> _Task_: Every record below is to be restated word for word, and no picture is to be copied.

> _Listed records_:
___

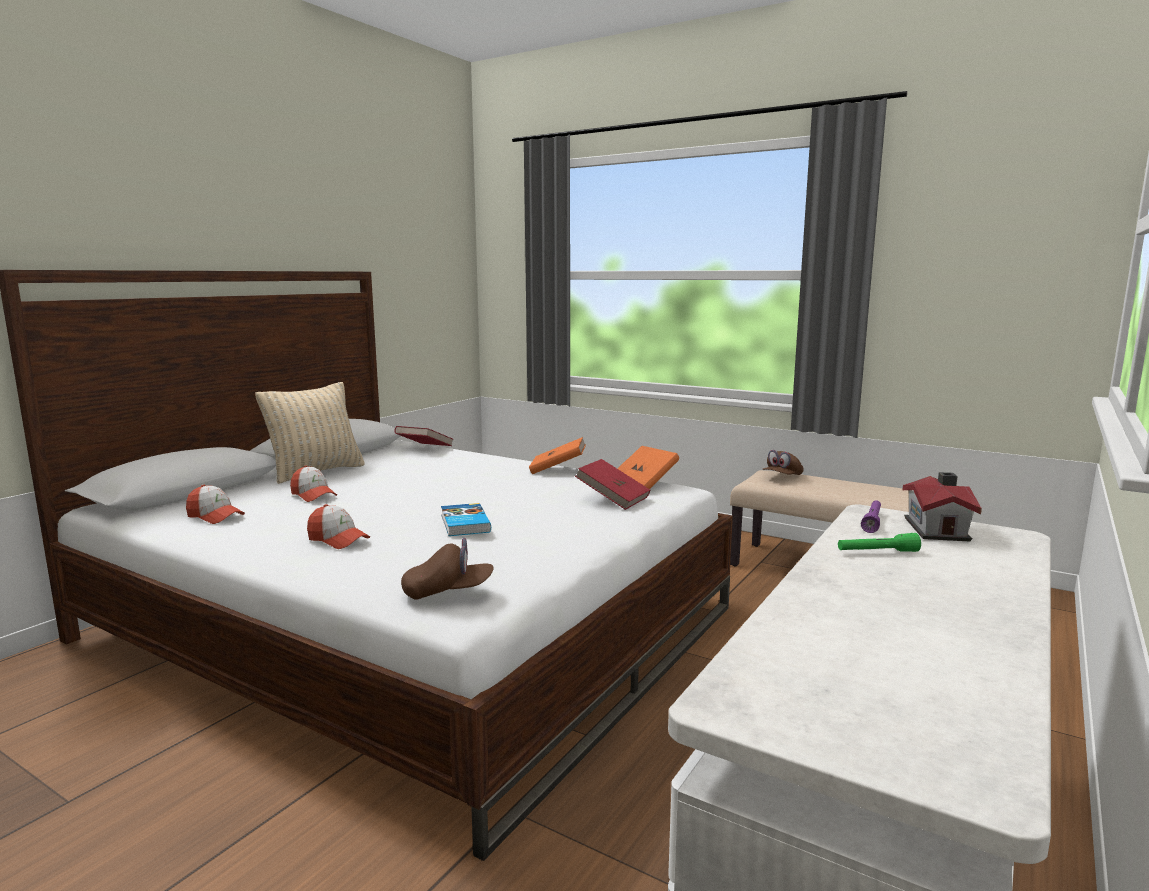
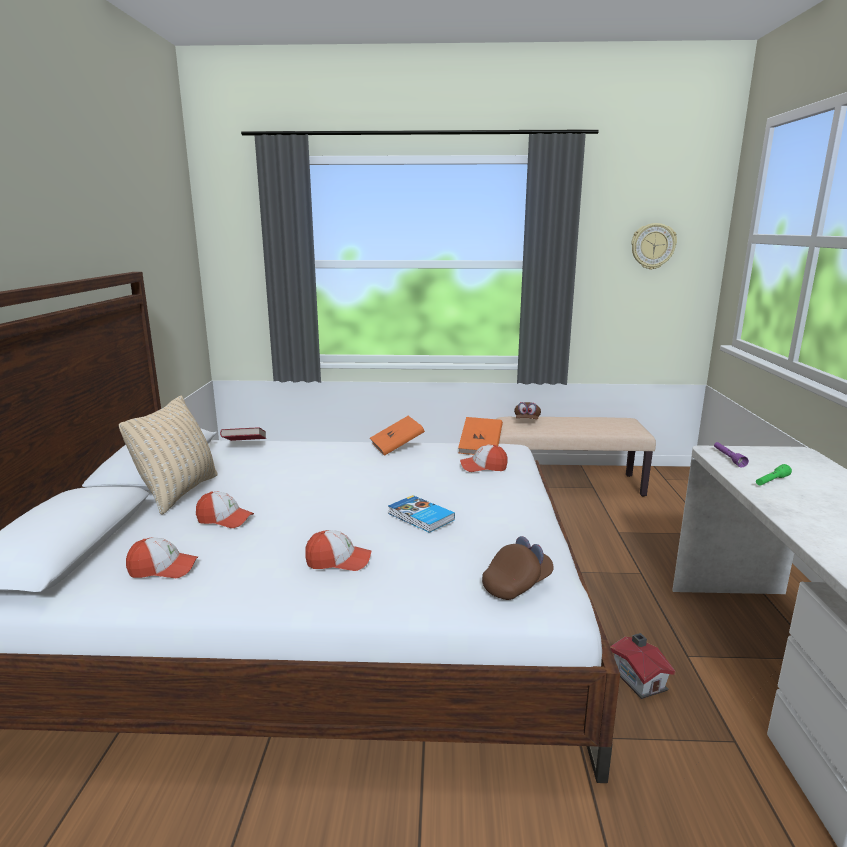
camera: 30 degrees left, 5 degrees up
red book [575,459,650,510] -> cap [460,445,508,472]
toy house [903,472,982,542] -> toy house moved to [610,633,676,699]
none -> wall clock [631,223,677,270]

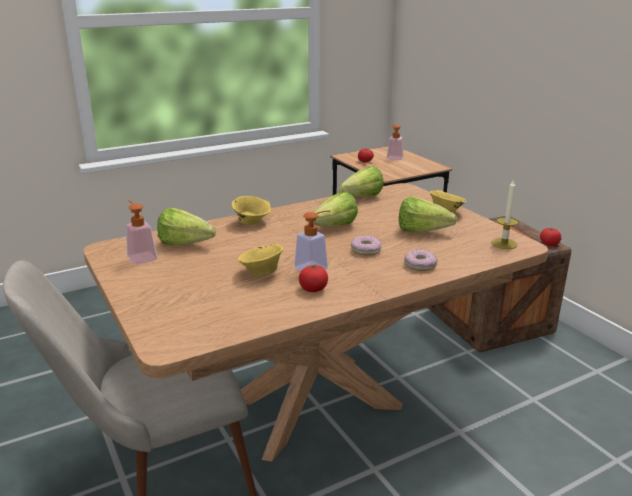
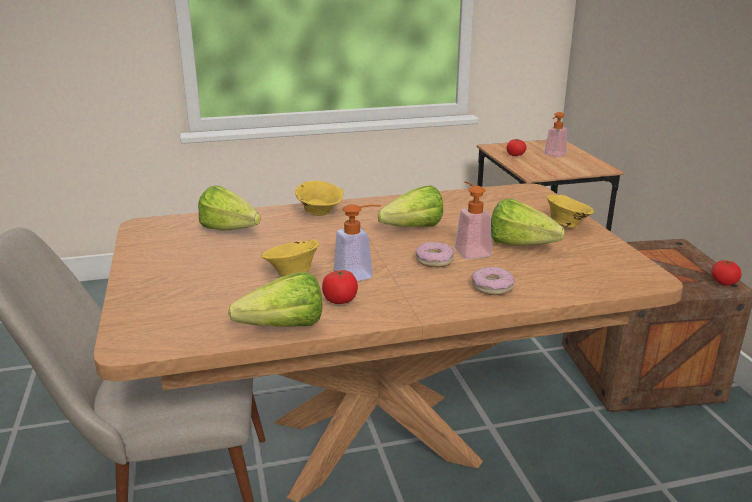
camera: 15 degrees right, 0 degrees up
soap dispenser [126,200,157,265] -> soap dispenser moved to [455,181,492,259]
lettuce [339,166,384,196] -> lettuce moved to [228,272,322,327]
candle [491,179,519,249] -> none

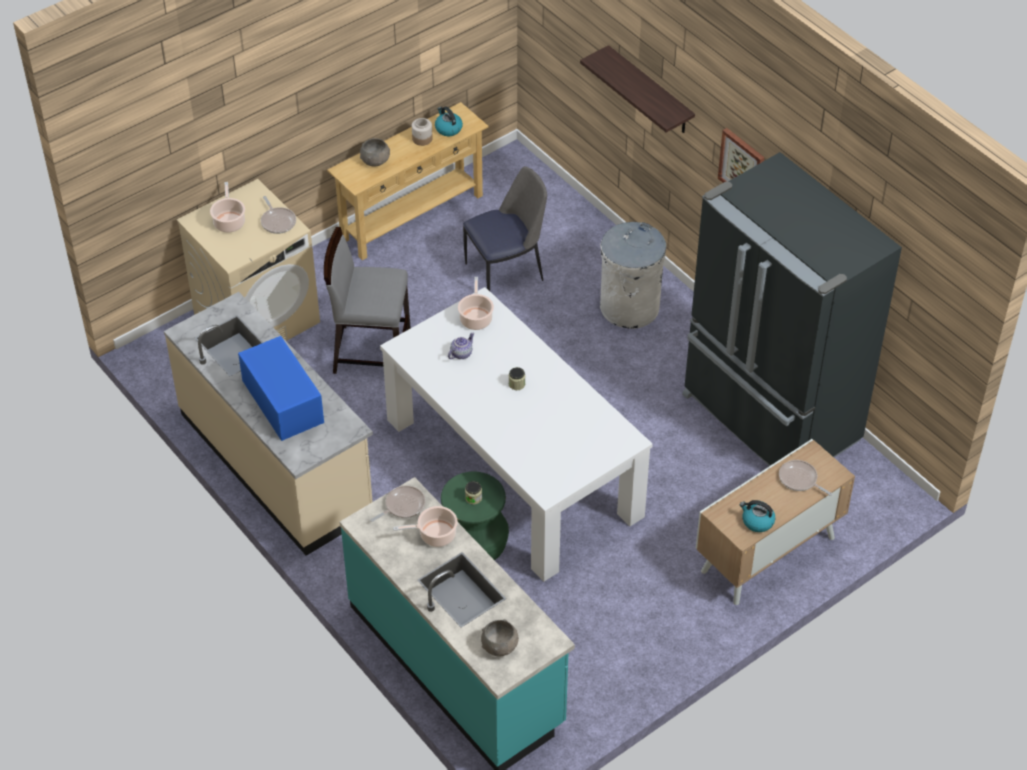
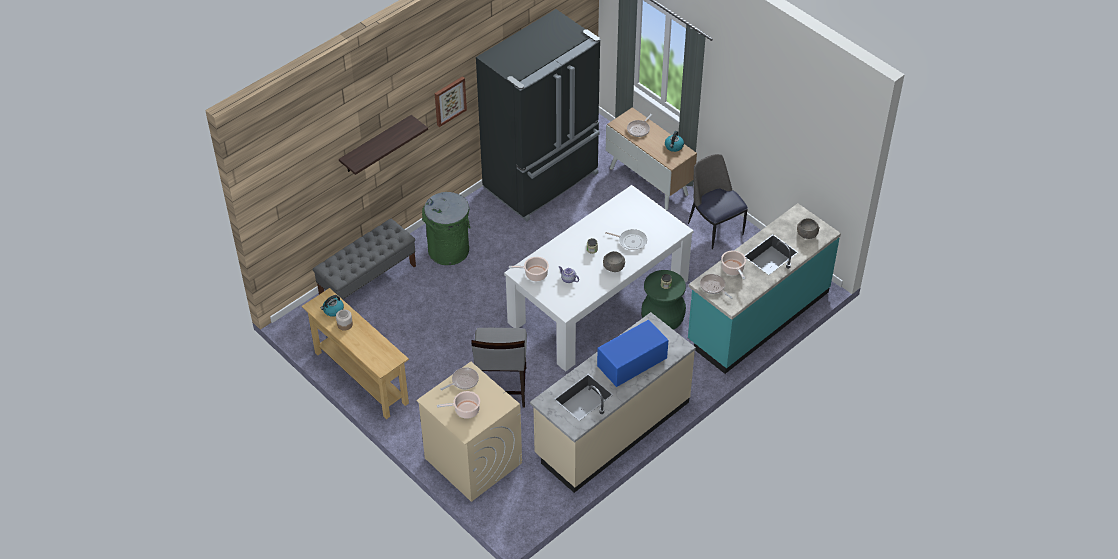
camera: 95 degrees left, 0 degrees up
grey bowl [360,138,390,167] -> grey bowl moved to [603,251,625,272]
chair [463,166,547,291] -> chair moved to [688,154,748,249]
white trash can [600,222,666,329] -> green trash can [422,192,471,265]
none -> grey bench [313,218,416,299]
none -> frying pan [605,229,647,250]

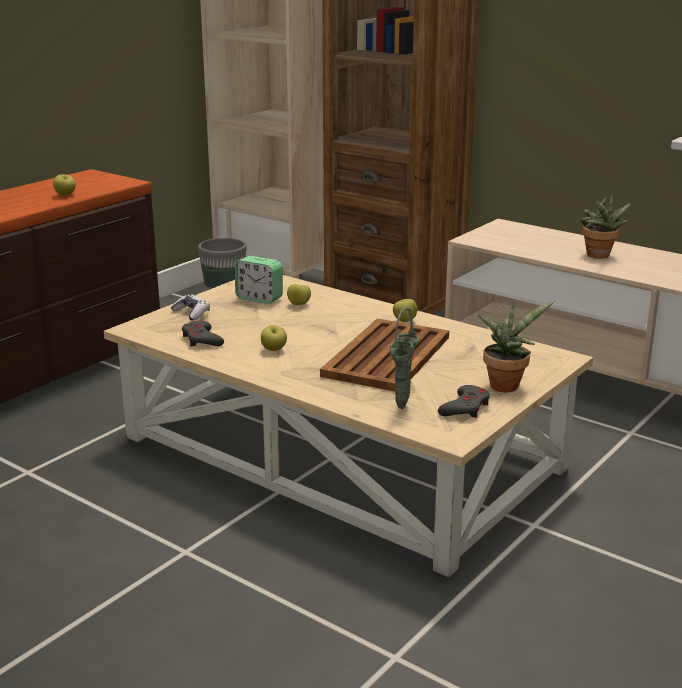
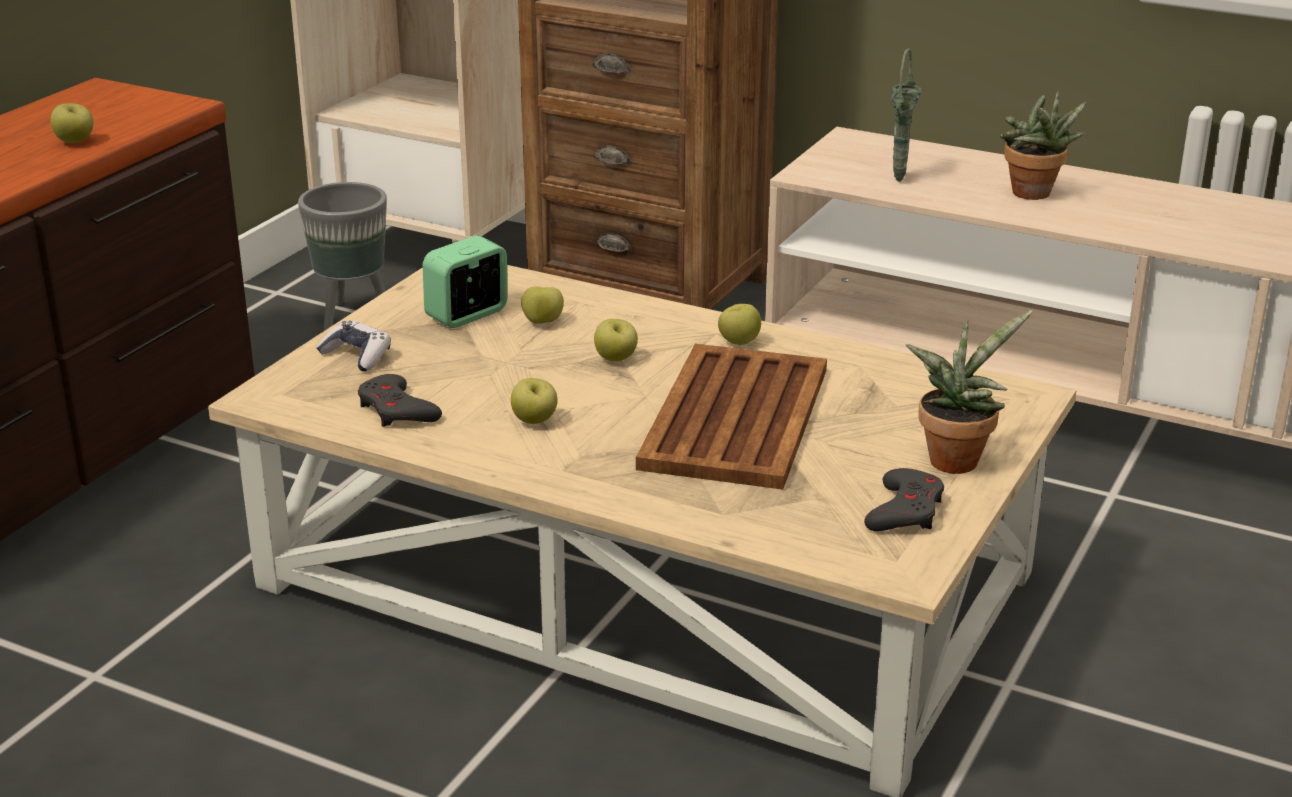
camera: 10 degrees left, 5 degrees up
alarm clock [235,256,283,304] -> alarm clock turned 120 degrees clockwise [423,235,507,328]
green vase [390,307,420,409] -> green vase moved to [891,48,922,182]
none -> apple [594,319,638,362]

___

> _Exercise answer_:
camera: 30 degrees left, 5 degrees up
red book [575,459,650,510] -> cap [460,445,508,472]
toy house [903,472,982,542] -> toy house moved to [610,633,676,699]
none -> wall clock [631,223,677,270]

camera: 15 degrees right, 0 degrees up
soap dispenser [126,200,157,265] -> soap dispenser moved to [455,181,492,259]
lettuce [339,166,384,196] -> lettuce moved to [228,272,322,327]
candle [491,179,519,249] -> none

camera: 95 degrees left, 0 degrees up
grey bowl [360,138,390,167] -> grey bowl moved to [603,251,625,272]
chair [463,166,547,291] -> chair moved to [688,154,748,249]
white trash can [600,222,666,329] -> green trash can [422,192,471,265]
none -> grey bench [313,218,416,299]
none -> frying pan [605,229,647,250]

camera: 10 degrees left, 5 degrees up
alarm clock [235,256,283,304] -> alarm clock turned 120 degrees clockwise [423,235,507,328]
green vase [390,307,420,409] -> green vase moved to [891,48,922,182]
none -> apple [594,319,638,362]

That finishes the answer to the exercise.